Shelters in Virginia, New York and San Francisco report successes similar to Nevada's, and communities in more than a dozen states have announced no-kill goals and added legislative mandates to their agenda. King County, Wash., passed a law requiring area shelters to achieve an 85 percent save rate by 2009. San Antonio, Texas, is aiming for zero kills by 2012. And Ivan City, Utah, saved 97 percent of its shelter animals beginning in 2006 when the animal control ordinances were rewritten to prohibit the euthanasia of healthy animals.

Those successes have not persuaded PETA or its allies. The group argues that in order to maintain their no-kill status these facilities simply turn away animals that are unlikely to be adopted, often leaving them to fates worse than death. "No one hates it more than we do," says Nachminovitch. "But we would rather offer these animals a painless death than have them tortured, starved or sold for research." PETA isn't the only group to take that stance. "No-kill is a noble goal," says Wayne Pacelle, president and CEO of the Humane Society of the United States. "But the sheer number of animals make it almost unachievable."

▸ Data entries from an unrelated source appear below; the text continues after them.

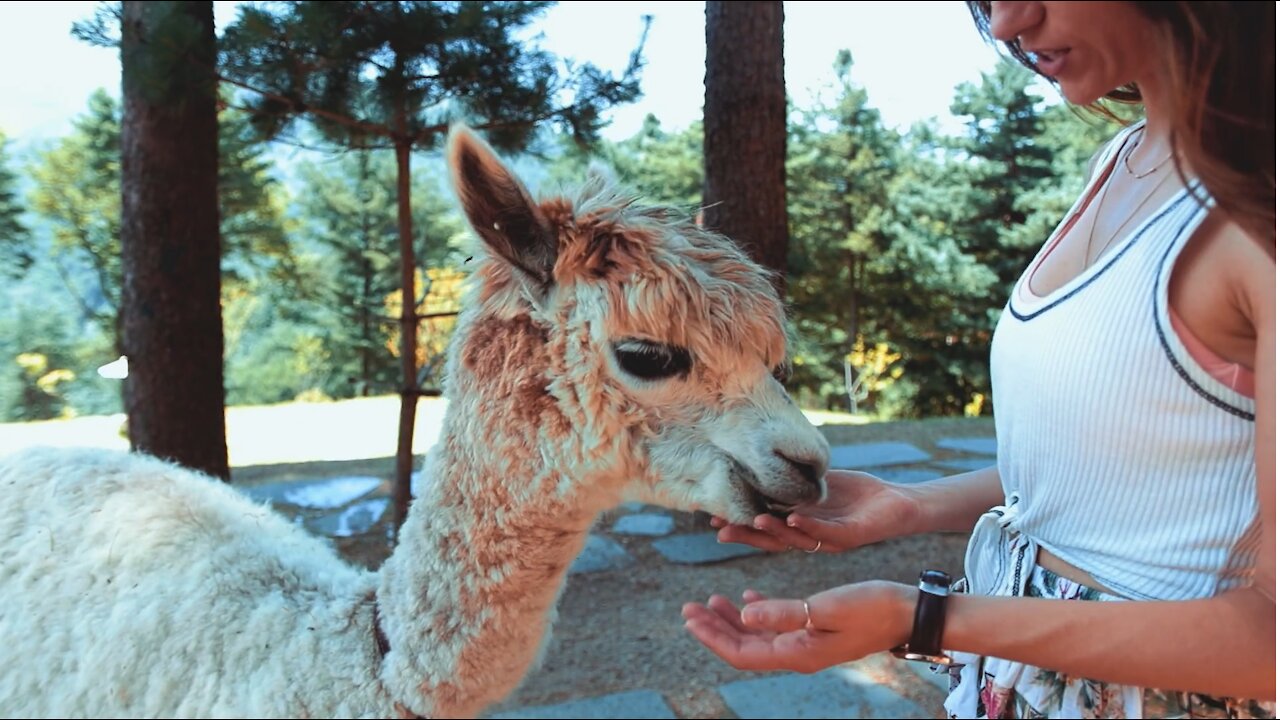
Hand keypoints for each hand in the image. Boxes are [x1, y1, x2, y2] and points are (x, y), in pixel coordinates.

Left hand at [681, 581, 914, 673]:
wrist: (909, 613)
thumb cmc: (872, 607)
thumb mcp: (826, 606)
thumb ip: (784, 612)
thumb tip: (744, 616)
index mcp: (798, 653)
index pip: (743, 653)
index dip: (712, 637)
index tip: (689, 618)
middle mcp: (799, 654)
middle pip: (745, 647)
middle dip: (714, 628)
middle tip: (688, 607)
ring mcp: (807, 644)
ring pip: (758, 636)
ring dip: (732, 620)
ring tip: (709, 600)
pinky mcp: (816, 631)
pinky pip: (777, 627)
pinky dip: (758, 612)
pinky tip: (747, 598)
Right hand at [710, 470, 921, 553]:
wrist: (898, 502)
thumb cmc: (857, 494)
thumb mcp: (818, 485)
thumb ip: (792, 482)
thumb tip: (759, 466)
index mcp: (801, 527)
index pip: (765, 528)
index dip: (740, 525)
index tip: (714, 520)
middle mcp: (811, 538)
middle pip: (773, 540)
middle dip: (747, 534)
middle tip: (721, 530)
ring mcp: (829, 540)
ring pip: (797, 539)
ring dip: (775, 531)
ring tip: (755, 519)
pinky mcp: (851, 536)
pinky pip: (826, 534)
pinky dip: (809, 526)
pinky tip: (794, 518)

Instead of zero kills, PETA claims to be shooting for zero births. "Focusing on the animals that come into shelters is like emptying a river with a teaspoon," says Nachminovitch. "By investing in spay and neuter programs, which are where a lot of our resources go, we can stop unwanted births and prevent four times as much suffering."

But Brown and others insist they have achieved no-kill without turning animals away, and on a fraction of PETA's $30 million budget. "With the resources at their disposal, PETA and the Humane Society of the U.S. could become no-kill in no time," Winograd says. "Instead they have become leading killers of cats and dogs, and the animal-loving public unwittingly foots the bill through taxes and donations."